Übrigens: An Kindergeburtstagen gilt sie, die Aufsichtspflicht für fremde Kinder! Wie viel ich aufpassen muss, hängt vom Alter und Charakter der eingeladenen Kinder und auch der Situation ab. Eine Piñata ist z. B. ein Risiko. Bei solchen Aktionen muss man direkt danebenstehen, um eingreifen zu können. Bei fahrlässiger Verletzung der Aufsichtspflicht zahlt die Haftpflichtversicherung für Schäden. Habe ich aufgepasst wie ein Luchs und passiert trotzdem etwas, ist das Piñata-schwingende Kind schuld. Aber: Kinder unter sieben Jahre sind vor dem Gesetz deliktunfähig. Kriegt Lukas den Piñatastock ab und wird dabei z. B. seine Brille zerstört, bleiben die Eltern erst mal auf den Kosten sitzen. Bei der eigenen Haftpflichtversicherung nachzufragen lohnt sich – viele zahlen nämlich trotzdem.
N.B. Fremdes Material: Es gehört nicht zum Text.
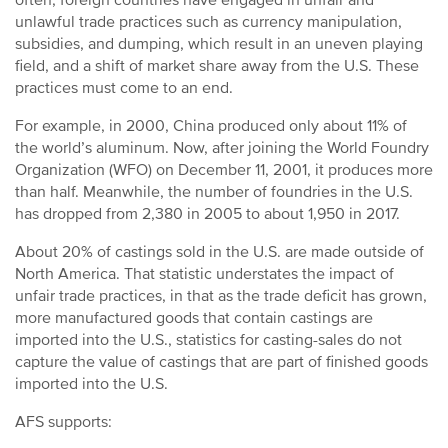
often, foreign countries have engaged in unfair and
Byproducts
unlawful trade practices such as currency manipulation,
subsidies, and dumping, which result in an uneven playing
Congressional Champion Award
field, and a shift of market share away from the U.S. These
practices must come to an end.
For example, in 2000, China produced only about 11% of
the world’s aluminum. Now, after joining the World Foundry
Organization (WFO) on December 11, 2001, it produces more
than half. Meanwhile, the number of foundries in the U.S.
has dropped from 2,380 in 2005 to about 1,950 in 2017.
About 20% of castings sold in the U.S. are made outside of
North America. That statistic understates the impact of
unfair trade practices, in that as the trade deficit has grown,
more manufactured goods that contain castings are
imported into the U.S., statistics for casting-sales do not
capture the value of castings that are part of finished goods
imported into the U.S.
AFS supports:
Mein Abschlussplaydoyer für Playdates

Spielverabredungen sind wichtig – und Bedenken ja am Ende oft unnötig. Tatsächlich bekam ich John natürlich auch nach dem Playdate, das in der Pizzeria endete, unversehrt zurück: Er hatte leuchtende Augen und schlief danach wie ein Stein. "Kontakt zu anderen Kindern fördert das soziale Lernen", sagt Christoph Haberer. Zu lernen, dass es nicht nur mich gibt, und mit anderen klarzukommen ist für das weitere Leben essenziell. "Übernachtungen fördern die Eigenständigkeit und können Erfolgserlebnisse schaffen, sie sollten aber behutsam eingeleitet werden", so Haberer. Außerdem sei es gut, auch einmal zu erleben, wie andere Familien miteinander leben und welche Regeln dort gelten: "Das weitet den Horizont", sagt Haberer.